3 Reasons Why You Should Say No to Endowment Plans

3 Reasons Why You Should Say No to Endowment Plans


The fact that a whopping Rs. 30 lakh crores of our collective household savings are parked in insurance policies is a good enough indicator of our nation’s affinity for traditional (endowment) insurance plans! But are these complex sounding policies that look great prima facie, actually good investments or risk coverage tools? We believe not. Here are three good reasons why you should say a big NO to traditional insurance policies.

Reason 1 – Low Returns

The confusing opacity of the way “returns” from traditional plans are portrayed actually confuses investors into believing that they’re reaping great rewards on their money! Some common “tricks” are as follows – declaring the bonus as a percentage of the “sum assured”, which sounds like a hefty sum. However, the fact that the accrued bonus will be paid 20 years later completely changes the equation! Another common trick for single premium policies is to show “exponential” growth. For example – so and so policy will TRIPLE your money in 20 years. Guess what compounded return that works out to? Barely 6.2%! In fact, as a thumb rule, most traditional policies earn you returns that are even lower than long term fixed deposit rates.

Reason 2 – Inflexibility

Traditional plans are notoriously inflexible in the way that they’re structured! They have almost no liquidity for the first few years, only earning a significant enough “surrender value” sometime around year 9 or 10. There are no options for partial liquidation, or to manage your own asset allocation. The money goes where the insurer deems fit. Also, plan parameters are locked in at the start of the policy and so you wont benefit in case macros improve and bond prices go up – but the insurer will! Basically, traditional plans are highly illiquid and designed to lock you into a vicious cycle of throwing good money after bad; as nobody enjoys writing off an investment. Be very careful of this pernicious trap.
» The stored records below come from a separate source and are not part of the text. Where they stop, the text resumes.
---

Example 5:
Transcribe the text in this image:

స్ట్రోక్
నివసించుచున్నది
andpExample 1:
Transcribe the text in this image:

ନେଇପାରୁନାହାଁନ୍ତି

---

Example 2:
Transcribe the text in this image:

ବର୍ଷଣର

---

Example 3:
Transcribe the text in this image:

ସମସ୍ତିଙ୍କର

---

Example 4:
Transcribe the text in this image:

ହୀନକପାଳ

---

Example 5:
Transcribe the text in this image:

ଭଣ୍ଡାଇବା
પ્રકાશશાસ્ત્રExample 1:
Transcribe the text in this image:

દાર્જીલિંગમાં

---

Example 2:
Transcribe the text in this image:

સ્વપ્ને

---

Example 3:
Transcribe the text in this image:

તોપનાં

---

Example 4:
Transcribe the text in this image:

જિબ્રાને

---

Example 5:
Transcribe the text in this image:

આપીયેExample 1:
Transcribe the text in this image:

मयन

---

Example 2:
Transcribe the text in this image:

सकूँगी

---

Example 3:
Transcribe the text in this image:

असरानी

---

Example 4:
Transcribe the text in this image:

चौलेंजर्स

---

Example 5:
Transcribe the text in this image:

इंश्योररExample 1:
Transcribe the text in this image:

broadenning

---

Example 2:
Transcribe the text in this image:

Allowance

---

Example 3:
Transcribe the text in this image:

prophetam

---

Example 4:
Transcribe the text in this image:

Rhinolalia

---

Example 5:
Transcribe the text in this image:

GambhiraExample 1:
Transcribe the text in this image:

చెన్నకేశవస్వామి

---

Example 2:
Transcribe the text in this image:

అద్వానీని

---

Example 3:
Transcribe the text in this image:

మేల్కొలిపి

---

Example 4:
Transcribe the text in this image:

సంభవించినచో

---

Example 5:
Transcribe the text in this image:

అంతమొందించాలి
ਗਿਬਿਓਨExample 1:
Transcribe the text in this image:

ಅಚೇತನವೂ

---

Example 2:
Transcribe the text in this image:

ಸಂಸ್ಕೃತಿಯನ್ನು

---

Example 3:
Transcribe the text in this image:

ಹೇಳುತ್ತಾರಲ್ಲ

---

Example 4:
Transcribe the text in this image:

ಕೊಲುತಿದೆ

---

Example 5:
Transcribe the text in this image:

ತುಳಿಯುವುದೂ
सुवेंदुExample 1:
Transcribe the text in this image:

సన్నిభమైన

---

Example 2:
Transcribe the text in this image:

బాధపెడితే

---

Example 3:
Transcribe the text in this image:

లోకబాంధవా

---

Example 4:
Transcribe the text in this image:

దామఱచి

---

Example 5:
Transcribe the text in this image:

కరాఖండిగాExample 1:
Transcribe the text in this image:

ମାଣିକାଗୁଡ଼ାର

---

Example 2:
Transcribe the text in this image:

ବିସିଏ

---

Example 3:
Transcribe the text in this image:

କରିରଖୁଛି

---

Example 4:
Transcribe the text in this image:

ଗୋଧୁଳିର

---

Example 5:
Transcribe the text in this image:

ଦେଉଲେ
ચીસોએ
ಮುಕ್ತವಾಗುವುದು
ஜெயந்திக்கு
Reason 3 – Poor Life Cover

Presumably, when you buy into a traditional “life insurance” plan, you can at least expect to serve the purpose of covering your life? Wrong! Most endowment plans don’t even solve the problem of covering your life comprehensively. To give you an example, a traditional LIC plan where you’re putting away Rs. 25,000 per month for 20 years, will give you an inconsequential life cover of just Rs 5 lakhs or so! Needless to say, an individual’s family will not be able to go too far with this small sum of money in case the breadwinner dies. On the other hand, one can easily aim for a death benefit of 1 to 1.5 Crores by paying this money into a simple term plan.

End Note: Stay away from endowment plans! For your investments, Mutual Funds Sahi Hai! Couple them with term and health insurance plans to set up a comprehensive portfolio of financial instruments for yourself.